Ilusi wewenang inilah yang kemudian membuahkan berbagai bentuk seksisme dan objektifikasi terhadap perempuan, lantas berpotensi memuncak menjadi pelecehan dan kekerasan dalam berbagai jenisnya. Sebagai contoh: apabila seseorang merasakan ketertarikan yang tidak berbalas, sewajarnya ia harus bisa menerima kondisi tersebut. Namun dengan latar belakang pola asuh pada umumnya yang menekankan bahwa peran laki-laki haruslah dominan, sementara konsep yang sama tidak ditanamkan pada anak-anak perempuan, timbul ilusi bahwa laki-laki memiliki wewenang untuk memaksakan ketertarikannya sekalipun dengan kekerasan.

Lalu bagaimana kita sebagai orang awam tanpa otoritas dan pengaruh di masyarakat dapat ikut membongkar ilusi wewenang ini guna memutus rantai kekerasan terhadap perempuan?

Langkah awal dan yang paling krusial adalah menyadari dan mengakui semua privilese laki-laki dalam berbagai aspek hidup kita, serta ilusi yang dihasilkannya. Hanya dengan kesadaran dan pengakuan seutuhnya, kita bisa berdiri dari sudut pandang yang tepat dan memulai fokus untuk membenahi pola yang diwariskan dari generasi ke generasi. Baik dalam pengasuhan anak, sistem pendidikan, relasi pacaran, hingga persaingan di dunia kerja dan pembagian peran di rumah tangga.

Selama kita gagal menyadari dan mengakui privilese ini, selama itu pula ilusi wewenang akan terus meracuni baik sifat maskulin maupun feminin dalam masing-masing individu, dan perjuangan melawan kekerasan terhadap perempuan dan kaum marginal terus berputar di poros yang sama.

Bagaimana dapat saya katakan demikian? Dalam sebagian besar kasus kekerasan yang viral, kita temukan identitas pelaku yang terpandang dan memiliki kuasa di masyarakat: pemuka agama, dosen, bahkan aparat.

Bisa kita lihat adanya tendensi ilusi wewenang yang bertumbuh paralel seiring meningkatnya pengaruh dan status sosial.

Namun CATAHU Komnas Perempuan menunjukkan dalam tiga tahun terakhir, terjadi pergeseran identitas terbanyak pelaku kekerasan dari ayah atau suami, menjadi pacar. Ini menyiratkan bahwa di tengah globalisasi yang meningkatkan kemandirian perempuan, serta digitalisasi yang mengakomodir pertukaran informasi dengan begitu pesat, alih-alih privilese laki-laki dapat semakin disadari dan diatasi lebih baik, relasi kuasa justru semakin longgar.

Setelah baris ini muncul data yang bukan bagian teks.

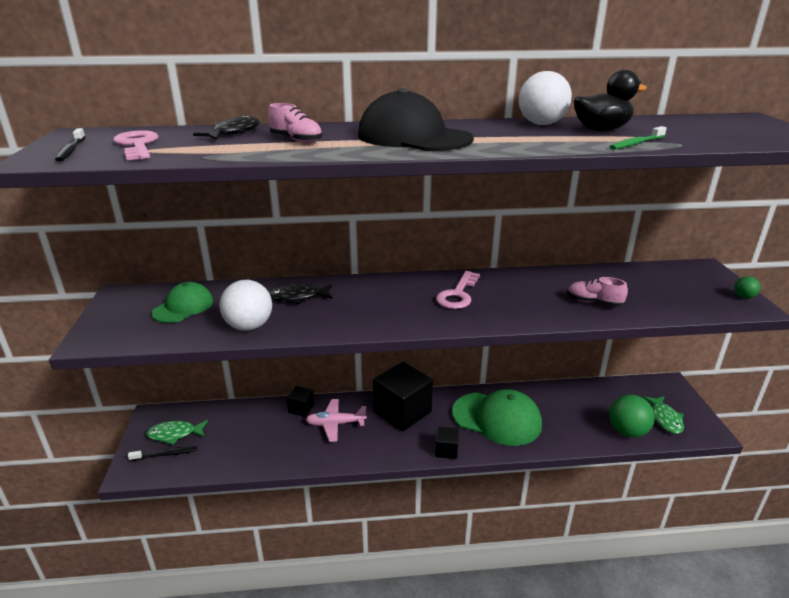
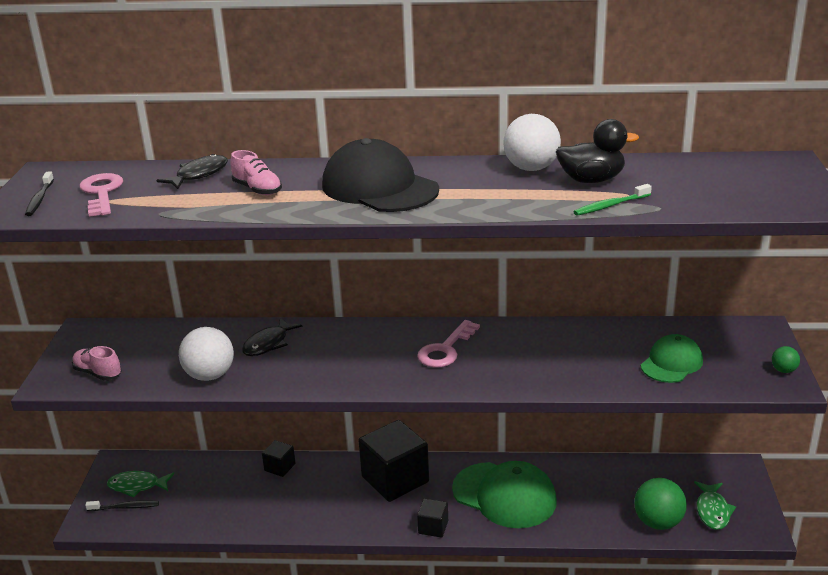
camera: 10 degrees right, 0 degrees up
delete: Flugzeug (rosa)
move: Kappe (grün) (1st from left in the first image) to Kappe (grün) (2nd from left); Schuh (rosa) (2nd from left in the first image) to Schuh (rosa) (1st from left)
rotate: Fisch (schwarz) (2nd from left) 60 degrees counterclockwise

Jangan sampai kita hanya menyerang permukaan gunung es atau memindahkan ilusi wewenang dari lingkaran relasi terdekat – contohnya ayah dan suami, menjadi pacar. Lantas pada prakteknya, gagal bertransformasi secara efektif karena tidak menggali dan mengatasi akar sesungguhnya dari polemik kekerasan terhadap perempuan.

Leoni Lintang

Aktivis dan penulis. Tulisan ini mendapatkan dukungan Fellowship dari Koalisi Masyarakat Sipil Anti Kekerasan Seksual
Republikasi artikel ini, klik tombol di bawah

Creative Commons License

1. Silakan lakukan republikasi namun tidak boleh mengedit artikel ini, cantumkan nama penulis, dan sebut bahwa artikel ini sumbernya dari konde.co, tautkan URL dari artikel asli di kata “konde.co”. Anda bebas menerbitkan ulang artikel ini baik online maupun cetak di bawah lisensi Creative Commons.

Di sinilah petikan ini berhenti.